About Roth IRA Rates of Return

By Kevin Freeman

  • Overview

    Considering a Roth IRA instead of a traditional IRA? There are some significant differences between the two that must be considered, each of which will affect the IRA's bottom line over the short term and the long term. Read on to learn about the Roth IRA rates of return in comparison to the many other options available.
  • Features

    The main difference between a Roth IRA and a standard IRA is that the Roth requires contributions to be made after taxes instead of before. This poses a few difficulties in the minds of many investors, the most significant of which is what the benefit might be in making post tax contributions. Roth IRA's offer the benefit of growing without being taxed yearly, just as standard IRA's do, but their benefit is in the withdrawal when retirement age has been reached. Roth IRAs are not taxed on withdrawal, making them a fantastic investment over long periods of time as compound interest significantly increases growth.
  • Time Frame

    When investing in a Roth IRA, one major compounding difference is that contributions will be smaller, since taxes have already been taken out.

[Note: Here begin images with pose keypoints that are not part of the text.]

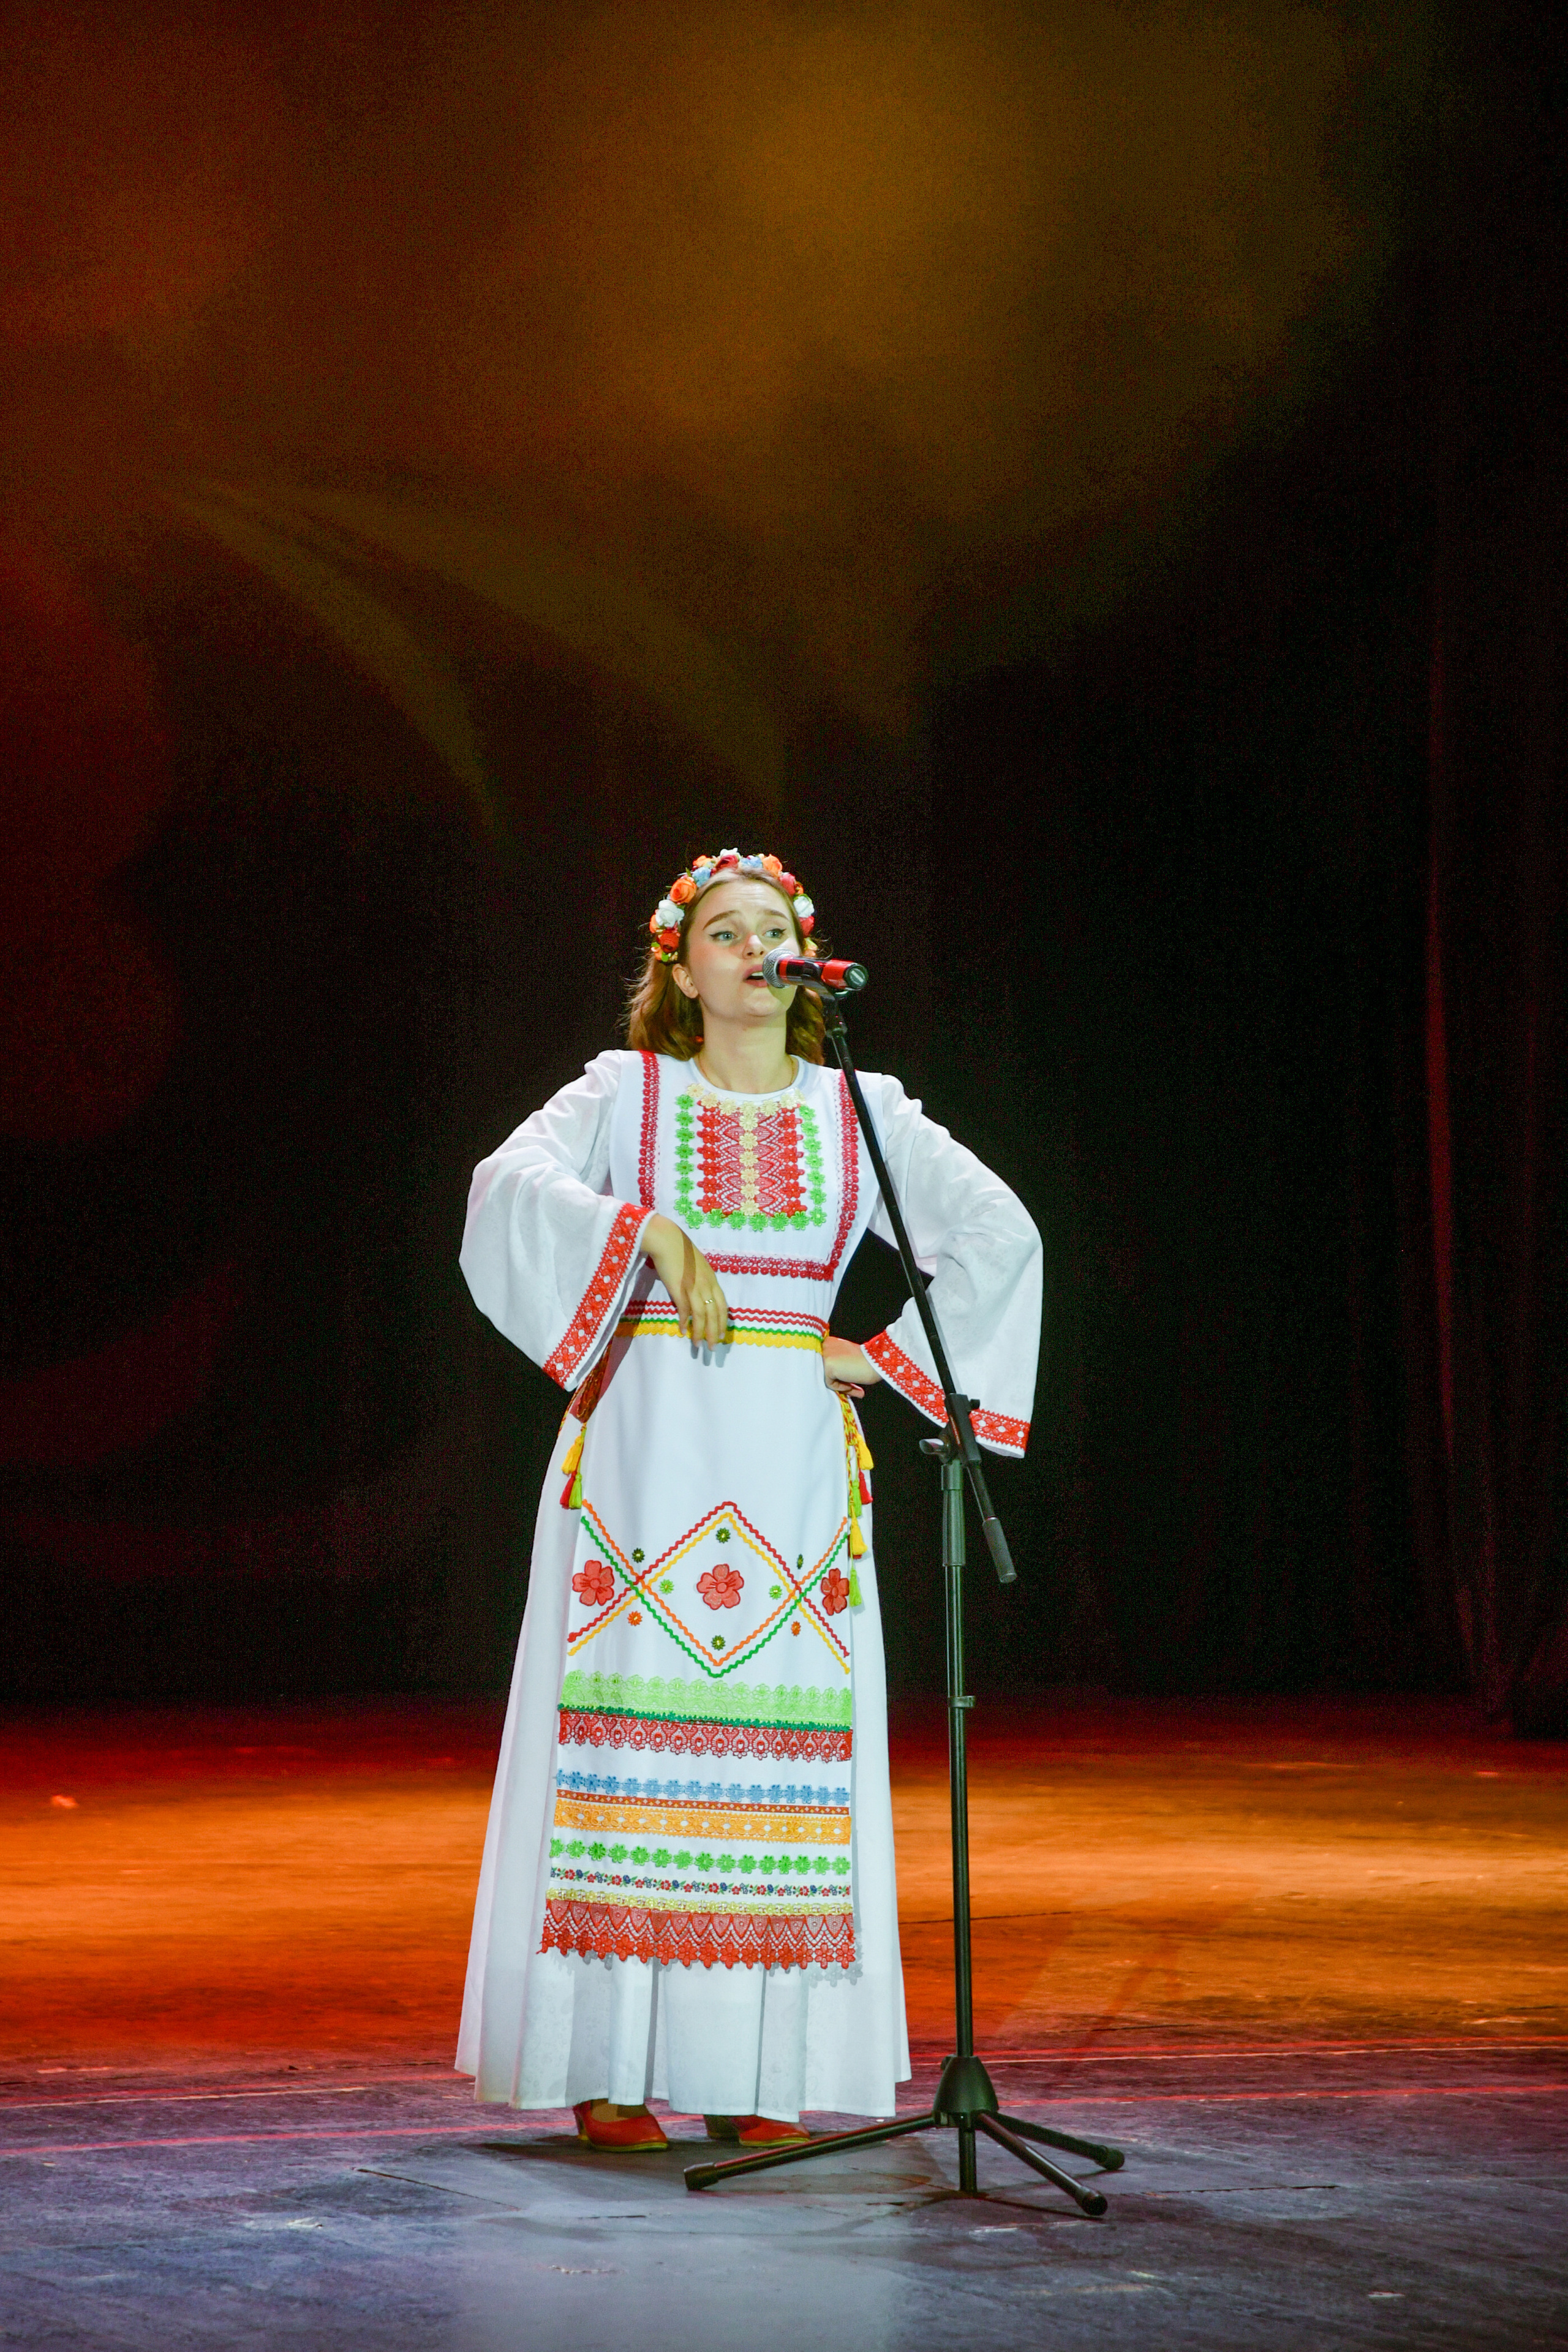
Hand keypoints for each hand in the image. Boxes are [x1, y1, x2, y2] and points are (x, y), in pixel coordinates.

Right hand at [641, 1214, 729, 1346]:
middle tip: (712, 1347)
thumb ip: (700, 1280)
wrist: (666, 1239)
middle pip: (714, 1313)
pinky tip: (682, 1330)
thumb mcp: (696, 1265)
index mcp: (712, 1278)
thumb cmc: (679, 1250)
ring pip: (701, 1315)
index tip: (721, 1334)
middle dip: (714, 1332)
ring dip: (700, 1331)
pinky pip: (684, 1309)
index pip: (722, 1305)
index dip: (722, 1321)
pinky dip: (684, 1321)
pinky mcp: (679, 1288)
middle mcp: (706, 1284)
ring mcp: (693, 1286)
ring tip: (698, 1344)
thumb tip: (698, 1294)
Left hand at [822, 1336, 881, 1397]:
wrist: (877, 1361)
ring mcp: (826, 1355)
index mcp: (831, 1341)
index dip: (840, 1373)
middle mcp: (826, 1345)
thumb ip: (841, 1364)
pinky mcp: (828, 1366)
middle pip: (828, 1370)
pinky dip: (840, 1388)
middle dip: (840, 1380)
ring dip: (842, 1385)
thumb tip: (837, 1377)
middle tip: (852, 1388)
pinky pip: (830, 1383)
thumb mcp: (850, 1358)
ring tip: (854, 1390)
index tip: (850, 1380)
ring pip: (828, 1377)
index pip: (830, 1362)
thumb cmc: (869, 1360)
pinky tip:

Although this downside more than makes up for the difference over time, the amount of time before retirement will play a large factor in choosing a Roth. When considering whether or not to switch to a Roth IRA from a traditional version, it is advisable to speak with a financial expert on the subject to perform a cost benefit analysis. Investors who are nearing retirement may not want to switch to a Roth because of the tax payments that need to be made, but might still wish to open a Roth account separately from their traditional one.


  • Considerations

    One of the most important considerations for choosing a Roth IRA may be the rate of return that can be applied to the account. The good news here is that Roth IRA's can be invested into the same funds or fund direction methods as the standard IRA. This includes using investment firms to direct the funds, or self directing into single stocks, mutual funds, real estate, certificates of deposit, or even market derivatives. In essence, there is no difference in rate of return between the two kinds of accounts, but there will be significant tax differences upon withdrawal.
  • Benefits

    A very popular benefit to rolling over IRA accounts into a Roth is the ability to withdraw funds at any time without incurring tax penalties. Because the money has already been taxed in a Roth, it can be withdrawn at any time and used as needed. In the case of rollovers from a traditional IRA, a five-year "seasoning" period is required before the rollover funds can be withdrawn without incurring any penalties.
  • Drawbacks

    The drawbacks to using a Roth IRA are mainly that contributions are not tax deductible and that the Roth is not available to earners of a certain income level. This means that investors who are solely using a Roth IRA will not reduce their adjusted gross income (AGI) with their contributions, and may be held at a higher tax rate as a result. To compensate for this, many investors choose to utilize a combination of a Roth IRA with a traditional IRA to effectively lower the reportable AGI.